Collectibles are a fairly consistent element of modern action games and not to be outdone they are present here too. Collectibles can be a worthy addition to a game, they can add a little bit of background story and help flesh the world out a little. Here they go one further and piecing them together actually rewards the player with actual exclusive in game comic books, surely a first for a game of this nature. Awesome right? Well it would be if they weren’t absolutely everywhere, constantly popping up as you swoop around giving you the nagging feeling early on as you want to ignore them but you just can’t. Worth noting that there are seven hundred within the game (yep not a misprint) so if you are the sort of gamer who has to collect them all then you really do need to commit to this. Note that unlike other titles in the genre there isn’t a nice perk you can unlock to reveal them all here so you will be searching for some time.

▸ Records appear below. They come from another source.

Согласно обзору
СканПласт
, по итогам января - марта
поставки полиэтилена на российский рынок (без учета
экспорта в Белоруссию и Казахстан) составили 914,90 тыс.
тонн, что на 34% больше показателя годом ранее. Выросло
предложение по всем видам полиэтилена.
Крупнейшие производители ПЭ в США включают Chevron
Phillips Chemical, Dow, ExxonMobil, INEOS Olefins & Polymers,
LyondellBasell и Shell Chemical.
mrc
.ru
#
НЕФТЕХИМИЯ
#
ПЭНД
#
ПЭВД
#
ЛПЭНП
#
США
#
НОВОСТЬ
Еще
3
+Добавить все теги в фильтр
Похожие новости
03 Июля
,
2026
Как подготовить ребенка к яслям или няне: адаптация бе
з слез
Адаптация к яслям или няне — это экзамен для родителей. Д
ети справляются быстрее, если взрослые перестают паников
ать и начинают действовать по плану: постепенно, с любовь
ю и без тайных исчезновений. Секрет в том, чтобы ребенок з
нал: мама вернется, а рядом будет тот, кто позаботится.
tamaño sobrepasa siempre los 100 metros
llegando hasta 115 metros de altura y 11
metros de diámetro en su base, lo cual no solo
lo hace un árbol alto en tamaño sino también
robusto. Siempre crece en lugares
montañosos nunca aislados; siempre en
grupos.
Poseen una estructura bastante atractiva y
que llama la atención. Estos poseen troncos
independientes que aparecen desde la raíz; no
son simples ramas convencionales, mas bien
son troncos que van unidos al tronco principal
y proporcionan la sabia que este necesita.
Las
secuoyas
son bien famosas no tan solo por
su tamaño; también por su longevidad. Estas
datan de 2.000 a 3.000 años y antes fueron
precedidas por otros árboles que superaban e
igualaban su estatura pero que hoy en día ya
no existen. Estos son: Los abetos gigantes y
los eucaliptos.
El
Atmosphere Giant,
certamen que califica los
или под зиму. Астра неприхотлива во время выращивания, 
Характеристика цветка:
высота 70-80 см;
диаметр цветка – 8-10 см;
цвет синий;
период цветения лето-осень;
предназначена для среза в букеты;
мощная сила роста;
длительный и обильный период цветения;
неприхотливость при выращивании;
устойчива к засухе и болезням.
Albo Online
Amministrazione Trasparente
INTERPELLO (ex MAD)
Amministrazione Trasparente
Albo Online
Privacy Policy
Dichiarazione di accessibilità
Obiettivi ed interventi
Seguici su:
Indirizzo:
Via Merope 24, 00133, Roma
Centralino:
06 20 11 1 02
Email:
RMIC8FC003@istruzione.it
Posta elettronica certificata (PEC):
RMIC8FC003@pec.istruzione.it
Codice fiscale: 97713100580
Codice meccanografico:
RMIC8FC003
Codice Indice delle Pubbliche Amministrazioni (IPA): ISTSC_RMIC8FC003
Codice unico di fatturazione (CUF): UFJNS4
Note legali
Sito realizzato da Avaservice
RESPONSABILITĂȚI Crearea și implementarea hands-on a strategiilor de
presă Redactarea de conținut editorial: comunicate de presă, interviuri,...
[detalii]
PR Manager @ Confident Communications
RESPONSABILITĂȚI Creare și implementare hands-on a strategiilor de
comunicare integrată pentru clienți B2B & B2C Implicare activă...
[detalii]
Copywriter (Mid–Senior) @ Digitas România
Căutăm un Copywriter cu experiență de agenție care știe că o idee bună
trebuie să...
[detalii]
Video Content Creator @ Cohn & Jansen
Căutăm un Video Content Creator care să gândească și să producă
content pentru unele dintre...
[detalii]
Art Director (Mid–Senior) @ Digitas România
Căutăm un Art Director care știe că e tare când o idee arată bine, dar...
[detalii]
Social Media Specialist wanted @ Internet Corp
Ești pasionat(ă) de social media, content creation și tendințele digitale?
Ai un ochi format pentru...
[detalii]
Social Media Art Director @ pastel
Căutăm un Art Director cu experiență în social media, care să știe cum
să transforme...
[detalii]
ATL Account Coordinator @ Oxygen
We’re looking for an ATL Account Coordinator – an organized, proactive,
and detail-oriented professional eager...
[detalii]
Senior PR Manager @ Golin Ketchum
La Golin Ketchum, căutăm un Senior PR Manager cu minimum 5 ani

On the subject of swooping, easily the best and most fun element of the game is the web swinging and the newly introduced ‘web rush’ mode. There literally is nothing better in the game than swooping around, albeit miraculously as your web often doesn’t appear to be attached to anything except possibly a cloud. One of the longest side missions sees you picking up infected citizens and returning them to makeshift hospitals for treatment, on the face of it quite dull, but made a joy thanks to the swinging and swooping around the city. The main campaign missions and a fair percentage of the side missions take place indoors, in contained environments, this is a place where these wonderful swinging mechanics simply don’t fit, leaving you (at times) dizzy from the jumpy camera. As ever the biggest risk to you within the game is the camera, not the enemies and this is all the more evident indoors.
From a visual perspective it’s all quite serviceable if not spectacular; the city is nicely populated but lacks a certain visual flair - it’s all a tad bland, lacking a level of detail which would catapult the game from run of the mill cash in to steller title. That said it’s far from terrible and in parts, specifically epic boss battles, it does raise its game slightly. The audio is much the same, although repetition becomes a major annoyance on the side missions - sadly when asked to rescue a lot of sick city dwellers you are treated to one or two pieces of dialogue, mildly amusing the first few times, tedious and taking you out of the world you are trying to enjoy the twentieth time. Again though, it’s not horrible it just arguably could have used a bit more time and attention.
The Amazing Spider-Man is far from perfect mainly as it is trying so desperately to emulate the things that made Arkham Asylum/City utterly fantastic and it simply isn’t as good in any department - those are phenomenal games, expertly crafted and to be fair have set the bar very very high. It’s a shame that the game doesn’t excel at anything it attempts but that said there are some moments of genuine fun to be found and it is by no means terrible. The new web swinging is delightful and the new web rush mechanic makes the control over our hero both easy and fun. These moments of delight are unfortunately rare and overshadowed throughout by a consistent feeling that things have been dumbed down, leaving a bland, by the numbers summer blockbuster tie-in which reached for the stars (Batman) and fell quite some way short, closer to what is expected from such releases.